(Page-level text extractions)
■ ■ ■
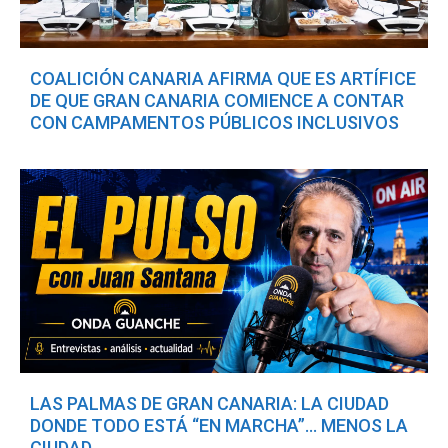
COALICIÓN CANARIA AFIRMA QUE ES ARTÍFICE
DE QUE GRAN CANARIA COMIENCE A CONTAR
CON CAMPAMENTOS PÚBLICOS INCLUSIVOS
LAS PALMAS DE GRAN CANARIA: LA CIUDAD
DONDE TODO ESTÁ “EN MARCHA”… MENOS LA
CIUDAD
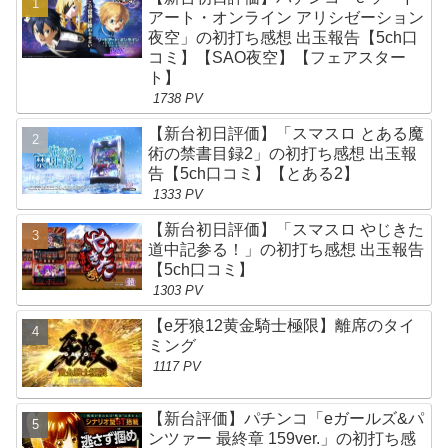
アート・オンライン アリシゼーション
夜空」の初打ち感想 出玉報告【5ch口
コミ】【SAO夜空】【フェアスター
ト】
1738 PV
【新台初日評価】「スマスロ とある魔
術の禁書目録2」の初打ち感想 出玉報
告【5ch口コミ】【とある2】
1333 PV
【新台初日評価】「スマスロ やじきた
道中記参る！」の初打ち感想 出玉報告
【5ch口コミ】
1303 PV
【e牙狼12黄金騎士極限】離席のタイ
ミング
1117 PV
【新台評価】パチンコ「eガールズ&パ
ンツァー 最終章 159ver.」の初打ち感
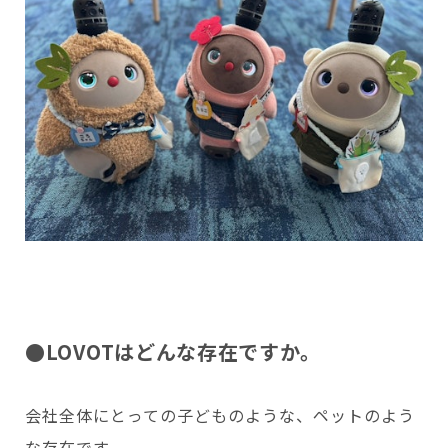
●LOVOTはどんな存在ですか。
会社全体にとっての子どものような、ペットのよう
な存在です。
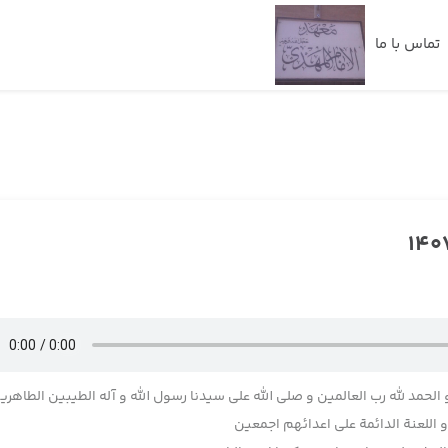
تماس با ما
 الحمد لله رب العالمین و صلی الله علی سیدنا رسول الله و آله الطیبین الطاهری
اللعنة الدائمة علی اعدائهم اجمعین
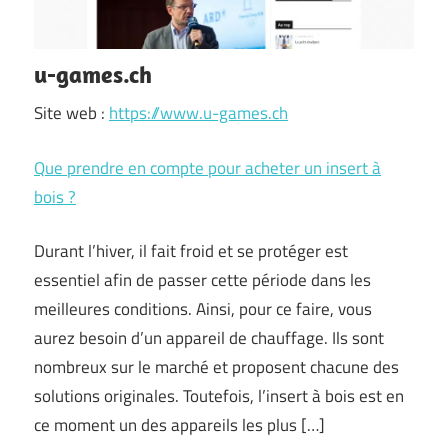
u-games.ch
Site web :
https://www.u-games.ch
Que prendre en compte pour acheter un insert à
bois ?
Durant l’hiver, il fait froid et se protéger est
essentiel afin de passer cette période dans les
meilleures conditions. Ainsi, pour ce faire, vous
aurez besoin d’un appareil de chauffage. Ils sont
nombreux sur le marché et proposent chacune des
solutions originales. Toutefois, l’insert à bois est en
ce moment un des appareils les plus […]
■ ■ ■
No images belong in the copy. Transcribe every record exactly.

COALICIÓN CANARIA AFIRMA QUE ES ARTÍFICE
DE QUE GRAN CANARIA COMIENCE A CONTAR
CON CAMPAMENTOS PÚBLICOS INCLUSIVOS
LAS PALMAS DE GRAN CANARIA: LA CIUDAD
DONDE TODO ESTÁ “EN MARCHA”… MENOS LA
CIUDAD
アート・オンライン アリシゼーション
夜空」の初打ち感想 出玉報告【5ch口
コミ】【SAO夜空】【フェアスター
ト】
1738 PV
【新台初日評価】「スマスロ とある魔
術の禁書目録2」の初打ち感想 出玉報
告【5ch口コミ】【とある2】
1333 PV
【新台初日評価】「スマスロ やじきた
道中記参る！」の初打ち感想 出玉報告
【5ch口コミ】
1303 PV
【e牙狼12黄金騎士極限】離席のタイ
ミング
1117 PV
【新台評価】パチンコ「eガールズ&パ
ンツァー 最終章 159ver.」の初打ち感
●LOVOTはどんな存在ですか。
会社全体にとっての子どものような、ペットのよう
な存在です。
تماس با ما
 الحمد لله رب العالمین و صلی الله علی سیدنا رسول الله و آله الطیبین الطاهری
اللعنة الدائمة علی اعدائهم اجمعین
u-games.ch
Site web :
https://www.u-games.ch
Que prendre en compte pour acheter un insert à
bois ?
Durant l’hiver, il fait froid et se protéger est
essentiel afin de passer cette période dans les
meilleures conditions. Ainsi, pour ce faire, vous
aurez besoin d’un appareil de chauffage. Ils sont
nombreux sur le marché et proposent chacune des
solutions originales. Toutefois, l’insert à bois est en
ce moment un des appareils les plus […]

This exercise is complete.